PeepOpen-Issues
PeepOpen-Issues copied to clipboard
Optimization using Bloom Filters
Hi,
I think there is a relatively simple optimization that could boost the performance with a very little penalty in memory usage. The current caching strategy seems to be to keep the latests results available so that if the user keeps writing they are used as the dictionary instead of the whole list. This works great for realtime filtering but does not help when starting a new search.
By using bloom filters, which are a very space efficient structure, the entries that match any given abbreviation could be kept in memory, drastically reducing the need for a full examination of the dictionary every time a search is started. The algorithm would look something like:
- Get a bloom filter associated to an abbreviation
- If none found try finding one that shares a prefix (abbr -> abb -> ab -> a)
- Also create a new bloom filter for the abbreviation
- Iterate over the whole dictionary
- If a bloom filter was found and it says that the value is not present, skip processing it
- Calculate the score for the item
- If it's a match add it to the new bloom filter (if applies)
Since the structures are very compact, weighting just over a kilobyte for 1000 items, the filters can be kept in memory almost indefinitely.
Another great feature is that the filters/caches do not need to be destroyed when the dictionary is refreshed.

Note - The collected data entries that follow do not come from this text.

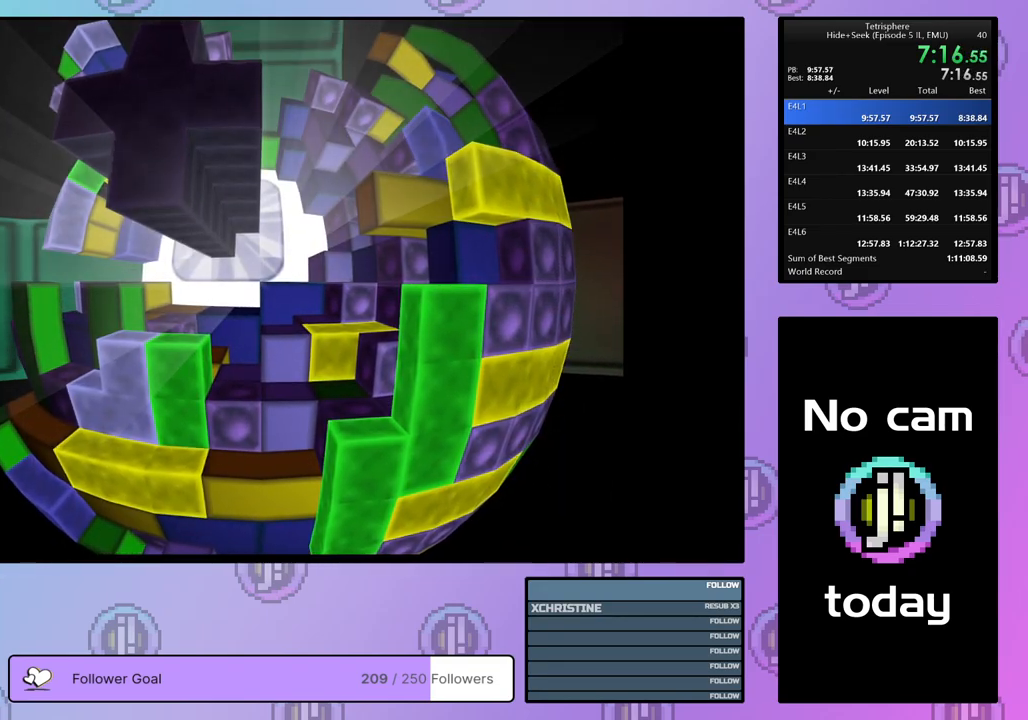
{"buttons": ["CROSS", "SQUARE"], "right_stick": "center", "events": [[50, "SQUARE", "up"], [67, "CROSS", "up"], [133, "CROSS", "down"], [150, "SQUARE", "down"], [200, "CROSS", "up"], [200, "SQUARE", "up"], [250, "CROSS", "down"], [250, "SQUARE", "down"], [367, "CROSS", "up"], [367, "SQUARE", "up"], [433, "CROSS", "down"], [433, "SQUARE", "down"]]}
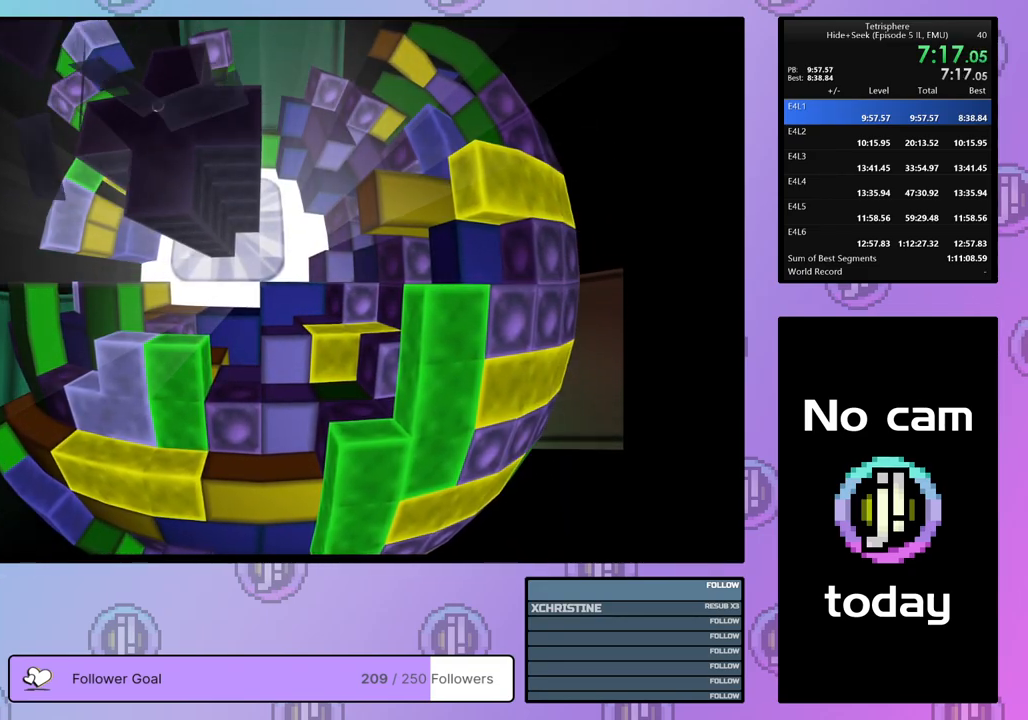
{"buttons": [], "right_stick": "center", "events": [[17, "CROSS", "up"], [17, "SQUARE", "up"], [83, "CROSS", "down"], [83, "SQUARE", "down"], [183, "CROSS", "up"], [183, "SQUARE", "up"], [233, "CROSS", "down"], [233, "SQUARE", "down"], [317, "CROSS", "up"], [317, "SQUARE", "up"], [383, "SQUARE", "down"], [400, "CROSS", "down"], [450, "CROSS", "up"], [450, "SQUARE", "up"]]}
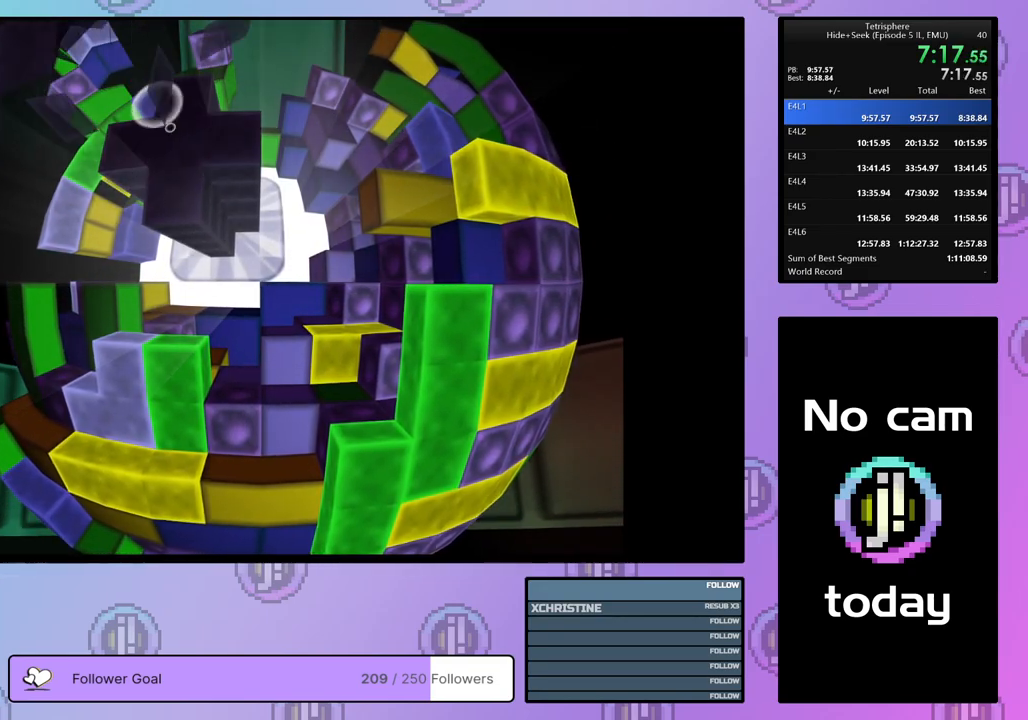
{"buttons": ["CROSS", "SQUARE"], "right_stick": "center", "events": [[50, "CROSS", "down"], [50, "SQUARE", "down"], [100, "CROSS", "up"], [100, "SQUARE", "up"], [167, "CROSS", "down"], [167, "SQUARE", "down"], [250, "SQUARE", "up"], [267, "CROSS", "up"], [333, "CROSS", "down"], [333, "SQUARE", "down"], [383, "CROSS", "up"], [383, "SQUARE", "up"], [467, "SQUARE", "down"], [483, "CROSS", "down"]]}
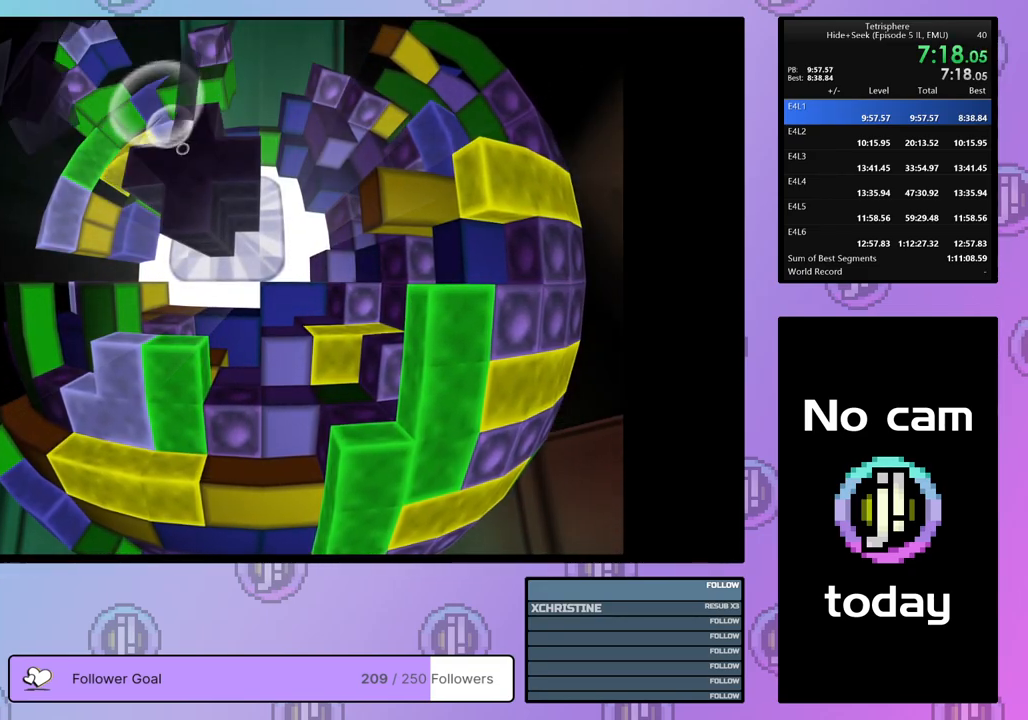
{"buttons": ["CROSS"], "right_stick": "center", "events": [[50, "CROSS", "up"], [50, "SQUARE", "up"], [117, "CROSS", "down"], [117, "SQUARE", "down"], [200, "CROSS", "up"], [200, "SQUARE", "up"], [267, "CROSS", "down"], [267, "SQUARE", "down"], [367, "CROSS", "up"], [367, "SQUARE", "up"], [417, "CROSS", "down"], [417, "SQUARE", "down"], [500, "SQUARE", "up"]]}
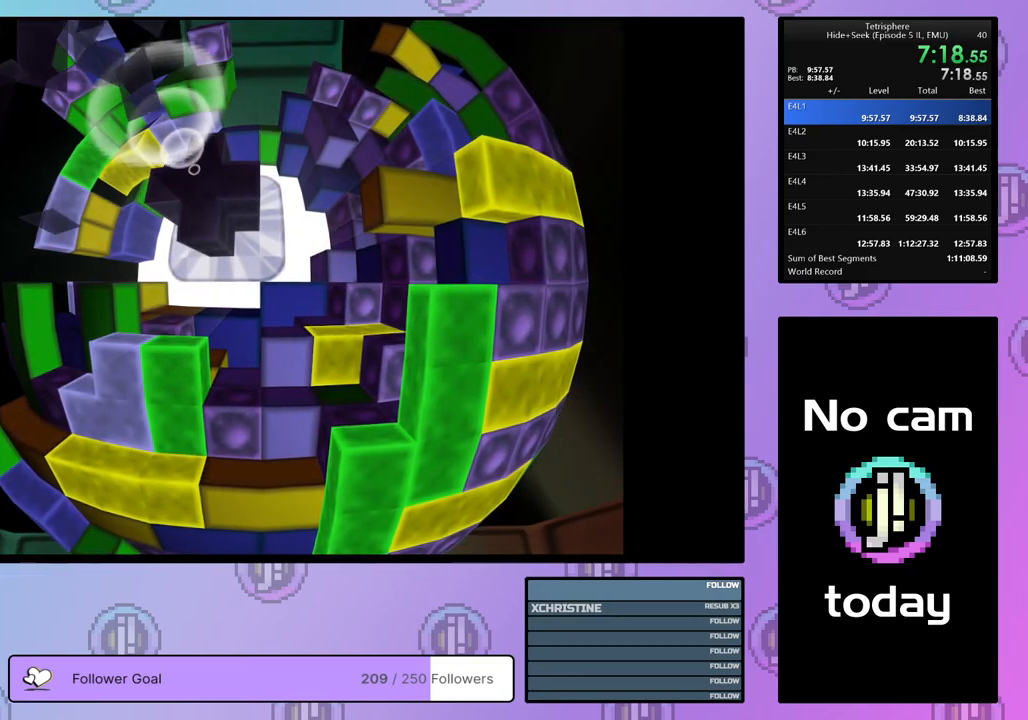
{"buttons": [], "right_stick": "center", "events": [[17, "CROSS", "up"], [83, "CROSS", "down"], [83, "SQUARE", "down"], [150, "CROSS", "up"], [150, "SQUARE", "up"], [233, "CROSS", "down"], [233, "SQUARE", "down"], [300, "SQUARE", "up"], [317, "CROSS", "up"], [383, "CROSS", "down"], [383, "SQUARE", "down"], [483, "CROSS", "up"], [483, "SQUARE", "up"]]}
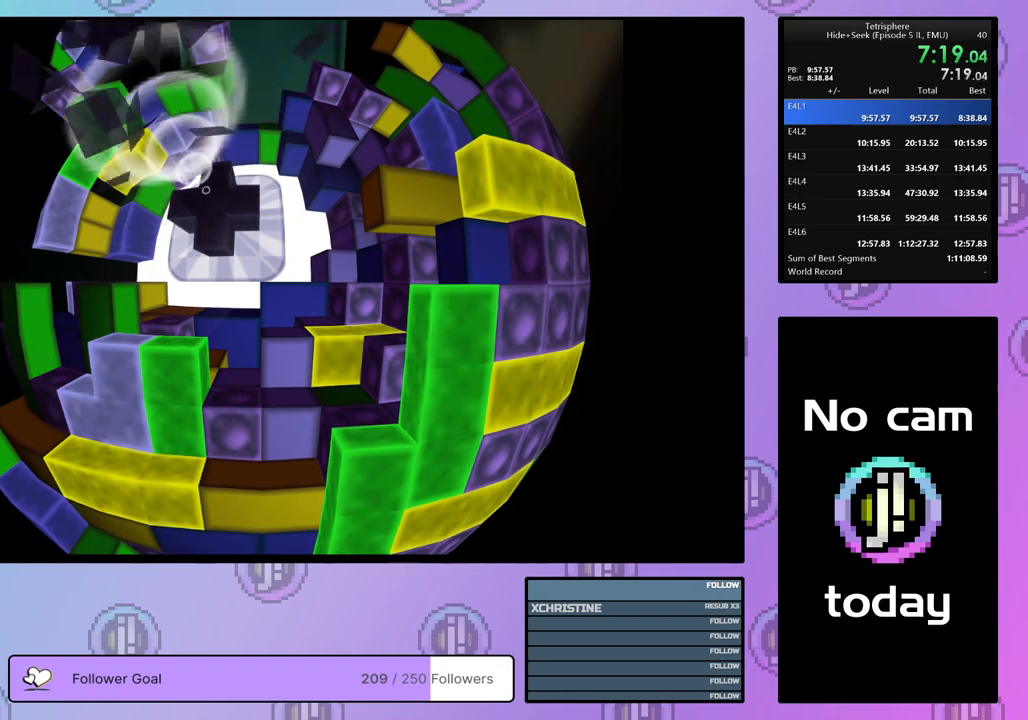
{"buttons": ["CROSS", "SQUARE"], "right_stick": "center", "events": [[17, "SQUARE", "down"], [33, "CROSS", "down"], [100, "SQUARE", "up"], [117, "CROSS", "up"], [183, "CROSS", "down"], [183, "SQUARE", "down"], [283, "CROSS", "up"], [283, "SQUARE", "up"], [333, "CROSS", "down"], [333, "SQUARE", "down"], [417, "CROSS", "up"], [417, "SQUARE", "up"], [483, "SQUARE", "down"], [500, "CROSS", "down"]]}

Removed items do not need to update them and for added ones a simple algorithm can be implemented to update the filters:
- For each added item
- For each filter
- Apply the scoring algorithm against the abbreviation associated to the filter
- If it matches add it to the filter
- For each filter
A further optimization would be to store the hash used for the bloom filter with the item, so that it's not needed to be computed time and time again, just when adding the item to the list, making the check operation a simple bits test. The filters might even be dynamically sized based on the total numbers of elements and the length of the abbreviation, but this is probably too much work to save a few bytes.
I think that this strategy can provide very good results even if it slows down a little bit the dictionary refreshing operation or consumes a little bit more memory. It could make working with large projects a painless process :)